> _GOAL_
Determine how many lines in the rows below contain the string "style", with case counting, and give only that number.

BEGIN RECORD SET

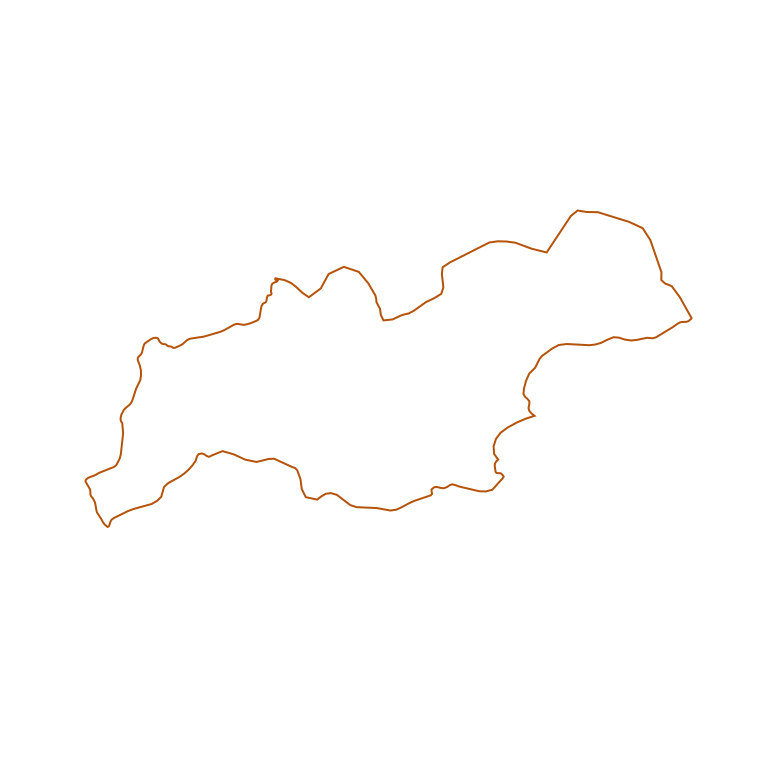 the border of Cuvette-Ouest, rotated 254°
{"feature_id": "COG-2185", "entity_name": "Cuvette-Ouest", "entity_type": "Region", "adm_level": 1, "iso_a3": "COG", "parent_name": "Republic of the Congo", "parent_adm1": "", "projection": "equal_earth", "projection_center": [14.65, 0.103], "detail": "fine", "context": "isolated", "style": "outline", "palette": "amber", "viewbox_px": 768, "rotation_deg": 254, "n_neighbors": 0, "source": "natural_earth", "source_scale": "10m", "svg_char_len": 3774}
<svg xmlns="http://www.w3.org/2000/svg" viewBox="0 0 768 768"><g transform="rotate(254 384 384)"><path d="M315.9,277.5L325.0,276.8L327.4,275.6L328.4,274.6L329.1,273.3L342.5,257.7L343.7,252.5L344.2,240.0L349.5,229.8L357.8,220.2L364.0,210.2L362.8,198.8L362.2,195.8L363.5,193.9L365.7,192.1L367.4,189.9L367.7,186.5L366.3,184.6L362.0,181.7L358.6,177.4L355.5,172.6L353.0,167.3L351.0,161.6L348.2,149.2L345.7,144.2L337.0,138.8L334.2,133.7L332.7,127.5L332.9,109.1L332.4,102.8L329.7,87.6L328.7,84.8L326.7,82.8L324.7,81.6L323.1,80.3L322.8,78.9L325.7,76.9L328.7,75.7L332.1,75.0L339.0,72.9L340.0,72.7L341.2,72.7L349.2,73.5L351.4,73.3L354.7,72.5L356.3,71.7L357.3,71.4L358.4,71.3L361.6,72.1L363.7,72.4L372.4,70.2L373.4,70.5L374.3,71.3L375.3,73.6L375.6,75.7L375.8,79.7L376.1,81.6L377.1,85.5L378.6,100.9L379.1,102.8L379.9,104.4L385.2,109.4L389.1,111.7L408.7,119.7L418.5,121.6L420.0,121.1L421.3,120.9L422.8,121.1L424.6,121.8L426.8,123.0L430.8,126.8L432.2,129.1L434.3,134.0L435.8,136.0L437.8,137.7L447.9,144.5L454.8,150.7L459.5,152.9L464.2,154.1L468.9,154.4L474.8,153.9L476.1,154.2L477.4,154.8L479.4,158.5L480.1,159.3L481.3,160.2L486.4,163.1L487.9,164.2L488.8,165.1L489.0,165.4L491.3,172.1L491.7,174.4L491.7,175.1L491.6,176.3L491.3,177.4L490.9,178.4L490.2,179.2L489.2,179.5L487.1,179.9L485.2,180.7L484.4,181.3L483.7,182.0L483.2,182.9L482.5,184.7L482.1,185.2L481.5,185.8L480.8,186.1L480.2,186.6L479.8,187.1L478.9,189.2L478.4,190.0L477.1,191.1L476.7,191.8L476.5,192.6L476.5,193.9L477.1,198.0L477.6,200.6L478.0,201.7L480.4,206.7L480.9,209.0L480.9,211.0L479.2,223.8L479.3,241.6L479.9,245.8L482.3,255.8L482.4,257.2L482.4,258.6L482.2,259.8L479.8,264.8L479.5,265.6L479.4,266.2L479.3,266.8L479.2,269.3L479.2,272.3L479.8,278.1L480.1,279.5L480.4,280.6L481.2,281.7L482.3,282.7L491.8,287.2L492.6,287.7L493.3,288.5L494.5,289.6L494.8,290.8L494.9,291.9L495.3,293.0L496.3,293.9L499.2,295.2L501.0,296.6L500.8,298.1L500.8,299.3L501.2,300.2L502.1,300.9L503.7,300.7L509.5,302.9L510.5,303.5L511.2,304.4L511.6,305.5L511.8,306.9L511.9,308.4L512.1,309.6L512.5,310.2L513.4,309.5L513.9,308.6L514.4,308.3L515.0,308.3L515.5,308.8L511.2,317.2L506.7,322.5L501.2,326.5L494.3,330.6L488.1,335.7L493.3,349.6L505.0,361.1L507.7,377.7L498.7,390.7L485.3,396.6L471.5,400.1L468.1,400.0L464.7,399.3L457.6,400.9L451.3,400.0L445.3,401.0L443.7,410.0L445.2,419.4L445.3,423.3L445.0,427.3L446.2,432.9L451.1,446.7L452.7,456.2L454.9,464.0L460.6,467.7L473.9,470.0L480.0,472.5L482.7,480.8L491.0,524.3L489.8,532.8L487.1,541.3L483.6,549.2L473.4,563.1L465.6,576.6L494.0,609.9L497.4,617.9L493.5,626.2L490.2,636.9L472.4,664.1L462.5,675.6L448.9,679.7L415.0,681.5L407.5,679.2L403.1,681.9L398.8,687.5L386.0,692.3L362.5,697.8L361.8,696.9L360.5,693.9L360.4,691.8L361.5,687.6L361.6,685.5L361.0,682.7L359.1,677.4L353.9,658.3L353.9,654.8L355.9,649.6L356.7,639.1L357.7,633.5L360.5,627.5L363.7,622.8L365.7,617.6L364.9,610.2L363.7,604.0L363.7,598.0L364.7,592.0L372.1,570.6L373.3,562.7L371.7,555.4L367.4,543.6L365.2,540.4L358.0,533.8L354.0,526.5L347.9,521.4L341.0,517.3L336.0,515.3L332.9,516.0L330.1,517.8L327.3,519.0L324.4,518.1L321.1,516.3L318.0,516.3L315.0,517.7L311.9,519.9L311.6,510.8L310.3,500.7L308.1,490.9L305.0,482.6L300.3,476.4L293.7,472.1L286.4,470.6L279.9,472.9L278.6,470.5L277.1,468.9L275.3,468.0L268.9,467.0L267.5,467.6L266.8,469.2L266.3,471.0L265.5,472.1L263.1,473.2L262.0,473.5L260.9,472.5L252.5,459.0L252.7,452.1L254.6,446.1L262.8,431.4L265.1,427.4L266.9,425.1L268.8,421.9L268.6,419.3L267.7,416.6L267.3,413.0L268.1,410.6L270.6,406.2L270.9,403.6L269.5,400.6L267.3,400.1L265.2,400.0L264.1,398.4L263.3,380.8L262.4,374.8L260.7,367.3L259.8,361.2L260.6,355.3L266.7,343.0L273.2,323.6L277.0,318.1L290.4,308.2L293.7,303.0L294.5,297.9L293.3,293.0L291.3,287.9L296.8,277.6L305.7,276.0L315.9,277.5Z" fill="none" stroke="#b45309" stroke-width="2"/></g></svg>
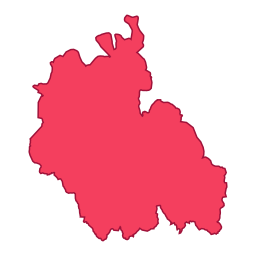 the district of Ra, Western, Fiji
{"feature_id": "14151628B53541640625043", "entity_name": "Ra", "entity_type": "district", "adm_level": 2, "iso_a3": "FJI", "parent_name": "Fiji", "parent_adm1": "Western", "projection": "equal_earth", "projection_center": [178.211, -17.485], "detail": "fine", "context": "isolated", "style": "filled", "palette": "rose", "viewbox_px": 256, "rotation_deg": 0, "n_neighbors": 0, "source": "geoboundaries", "source_scale": "gbopen_adm2", "svg_char_len": 5801}
<svg xmlns="http://www.w3.org/2000/svg" viewBox="0 0 256 256"><path d="M58.1,179.5L59.8,178.9L60.6,178.9L60.9,179.2L62.3,181.4L63.1,186.1L63.7,186.6L64.7,188.6L65.5,189.7L65.7,191.1L66.5,192.2L68.7,193.2L70.0,192.9L72.5,193.0L73.9,192.7L75.3,193.9L75.4,198.4L76.0,200.8L76.7,201.3L77.7,203.3L78.4,204.0L78.6,205.2L78.4,206.1L78.7,206.7L78.7,207.9L79.5,209.5L79.7,213.1L80.1,214.1L80.0,215.0L80.5,215.6L80.3,216.9L84.6,217.1L84.2,219.1L84.0,220.4L83.5,221.1L83.7,221.9L84.7,222.3L85.5,221.8L86.5,221.9L86.8,222.2L86.7,223.1L88.1,223.5L88.8,225.1L92.5,228.3L93.0,229.6L93.2,231.2L93.8,231.7L95.3,234.2L95.8,234.1L96.5,236.1L97.0,236.7L99.2,238.5L100.7,238.4L101.6,240.0L102.5,240.6L103.3,240.6L104.7,239.4L106.0,239.0L106.8,237.3L107.0,234.8L107.9,234.3L109.5,232.3L110.5,229.8L111.3,229.0L112.3,228.7L112.9,228.9L113.8,230.2L118.3,230.6L120.2,226.8L120.5,227.1L120.7,228.9L121.2,230.2L122.3,231.2L122.5,232.7L123.1,233.5L122.6,235.3L123.0,237.1L123.8,238.1L125.4,238.2L125.4,239.0L127.1,239.6L128.5,238.9L129.0,238.0L129.3,236.9L129.9,236.4L131.6,236.0L132.7,236.2L133.3,236.7L133.6,236.0L132.9,235.4L133.0,234.8L133.6,234.7L134.2,234.0L135.6,233.3L137.1,231.4L138.6,230.1L139.8,228.3L142.1,230.0L147.3,231.1L149.7,229.9L150.9,228.9L153.9,228.7L153.9,228.2L154.2,227.5L156.2,226.0L156.6,225.1L158.3,223.1L157.9,222.4L157.9,221.8L157.9,220.3L158.2,219.4L157.7,218.0L157.1,217.0L157.5,214.1L155.9,213.1L157.0,208.9L156.5,206.2L156.8,205.9L160.0,205.4L160.6,206.1L160.4,207.0L160.6,207.7L162.2,210.1L162.6,211.4L164.0,213.3L164.9,214.0L166.2,216.7L166.7,217.2L167.4,218.9L169.1,220.1L171.4,222.5L170.9,222.8L171.0,223.5L170.7,224.4L174.2,222.8L174.5,223.3L174.9,224.8L175.9,224.8L176.6,225.9L177.1,229.8L177.4,229.8L177.7,229.1L178.9,228.7L179.9,229.3L180.0,230.3L179.4,232.5L179.3,233.4L180.6,232.9L181.9,230.6L182.2,228.7L184.0,227.6L184.9,226.3L185.4,225.5L184.9,223.3L186.4,222.0L187.3,222.7L188.1,222.6L189.4,223.3L189.6,221.8L189.5,221.5L190.5,221.1L190.9,221.2L191.7,221.8L192.8,221.3L194.9,221.9L195.8,225.3L197.1,226.7L197.4,227.4L199.3,229.8L201.5,228.6L203.9,228.9L204.9,229.7L207.1,230.2L207.7,231.1L209.6,232.4L211.2,234.4L213.4,233.9L214.3,233.3L216.3,234.0L216.6,233.4L217.9,233.1L218.2,231.6L219.3,231.2L220.1,229.7L220.9,229.0L221.4,227.9L221.5,226.9L220.4,224.5L219.1,222.9L217.4,222.2L217.2,221.8L218.8,220.5L219.8,218.1L219.9,214.6L220.2,214.1L220.3,212.4L220.0,209.3L220.9,208.0L222.9,206.9L223.1,206.3L223.9,205.9L224.1,205.5L223.9,203.5L222.4,201.2L222.0,200.1L222.0,199.4L222.4,197.9L222.9,197.2L226.2,196.7L225.2,193.3L226.1,188.5L226.7,187.4L226.8,186.4L226.5,182.9L224.9,182.7L224.2,181.6L224.3,179.9L224.8,177.5L224.3,175.7L225.4,174.4L226.2,172.6L224.9,168.5L222.9,168.1L222.3,167.2L221.9,167.1L220.9,167.5L220.5,167.4L219.4,166.5L218.5,166.2L215.5,166.2L214.0,165.7L212.5,164.8L211.6,163.9L210.6,160.7L208.5,158.6L206.2,157.3L205.0,157.0L202.6,157.8L203.7,155.1L203.9,151.3L203.1,147.3L200.7,141.8L196.9,137.3L193.1,127.6L186.5,122.5L180.6,121.6L181.1,119.6L181.2,117.2L182.3,115.7L182.0,115.0L180.3,114.8L179.9,113.4L180.2,112.2L180.0,111.1L179.3,109.4L177.4,108.3L175.6,108.0L175.0,106.8L172.2,104.4L170.9,104.0L168.7,102.6L167.4,102.3L163.6,102.5L161.2,101.3L160.6,100.4L160.6,99.8L157.3,99.8L157.3,100.2L155.5,101.2L153.7,103.4L152.2,104.8L151.1,106.7L150.2,109.3L149.5,110.1L149.2,112.1L148.4,112.7L147.1,112.7L146.8,112.3L145.1,111.5L144.5,111.5L144.3,112.0L143.2,111.9L142.5,112.9L142.8,115.7L142.3,116.1L140.2,113.3L139.9,110.7L138.7,106.8L138.8,105.2L139.8,103.6L139.8,103.0L139.7,101.8L138.6,99.5L138.5,97.9L139.2,96.8L139.5,94.0L139.4,93.1L139.6,91.1L140.3,90.1L141.1,89.9L142.3,90.4L146.6,90.5L148.8,90.2L149.9,89.6L151.2,88.3L151.9,82.6L151.6,80.9L150.8,78.0L151.4,77.9L151.5,77.4L151.3,76.9L150.3,76.2L150.3,74.8L150.5,74.5L150.4,73.2L150.0,72.5L145.6,69.9L146.3,68.9L146.6,67.4L145.5,62.1L144.2,59.2L142.8,58.1L138.2,53.4L136.9,52.5L143.2,46.8L143.4,46.3L143.5,45.0L142.5,43.1L142.5,42.1L143.1,40.9L143.5,39.1L143.7,36.0L143.5,35.3L139.8,30.6L138.4,27.8L137.2,24.7L138.2,18.7L138.1,17.2L137.6,16.5L136.8,16.2L132.9,17.3L131.7,17.1L127.7,15.4L126.7,15.4L125.6,16.7L124.7,18.0L124.5,19.5L124.7,20.7L125.3,21.6L128.8,23.9L132.0,29.6L132.2,30.5L132.2,31.9L131.0,39.3L130.3,38.7L128.9,38.3L124.5,39.7L122.0,37.5L121.0,35.7L119.8,34.9L118.2,34.4L115.8,34.2L114.9,34.9L115.1,36.3L116.4,40.5L116.5,41.6L116.1,42.6L116.0,45.0L116.2,46.3L116.1,47.8L115.5,48.9L114.0,49.5L112.2,43.4L112.1,41.3L110.9,34.7L109.6,33.3L108.8,32.9L106.2,33.1L101.6,34.4L100.3,35.2L98.5,35.6L96.8,36.6L95.8,37.8L96.2,40.2L99.0,43.5L100.9,46.8L109.5,55.6L110.2,56.7L109.6,57.0L108.9,56.3L104.2,56.6L103.3,56.2L100.1,56.0L97.9,56.4L95.5,58.3L90.1,64.8L88.6,64.9L86.5,65.4L85.8,66.1L85.1,65.0L81.9,61.8L79.8,57.1L78.3,52.2L76.9,50.8L73.7,49.4L70.8,49.6L66.2,51.9L62.9,56.5L60.0,55.4L54.9,58.4L54.1,59.8L53.3,62.2L52.8,61.8L51.6,61.8L50.4,62.7L50.5,64.0L52.2,67.0L52.3,69.0L52.0,71.9L51.1,73.6L50.2,78.1L47.9,82.9L46.6,83.9L42.9,84.0L41.2,83.4L40.5,83.5L39.0,83.8L38.6,84.2L38.4,85.0L37.5,85.7L34.5,85.2L33.2,86.0L33.0,86.7L34.2,87.8L38.5,90.5L38.4,91.5L38.0,92.3L38.1,92.5L39.0,92.7L41.5,93.9L42.0,95.5L42.8,95.3L43.0,95.6L42.5,96.2L41.3,96.4L41.0,96.8L38.3,102.4L38.1,117.6L41.7,118.4L42.5,119.6L42.5,120.7L43.3,122.4L42.3,123.4L42.0,124.2L41.8,126.3L30.1,139.0L30.6,140.0L30.4,140.8L30.4,142.8L30.1,143.6L29.9,145.0L30.5,145.9L29.5,146.8L29.5,149.3L29.2,151.4L29.3,152.5L30.1,155.3L32.8,161.2L34.7,162.8L36.4,162.9L39.6,164.1L41.0,165.7L41.1,166.1L41.0,167.1L39.9,168.7L39.5,171.4L39.7,172.3L40.8,173.5L42.7,172.9L44.3,173.6L46.9,173.8L47.2,174.0L47.3,174.9L47.7,174.9L48.6,174.5L49.2,174.6L49.9,174.0L50.7,173.9L51.2,173.6L51.6,172.8L52.3,173.1L54.0,172.5L54.4,172.7L54.2,175.0L54.9,175.3L55.1,175.8L56.0,176.5L57.4,178.1L58.1,179.5Z" fill="#f43f5e" stroke="#9f1239" stroke-width="1.5"/></svg>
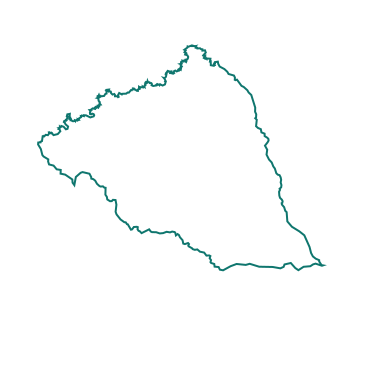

END RECORD SET

> _RESULT OF THIS TASK_
2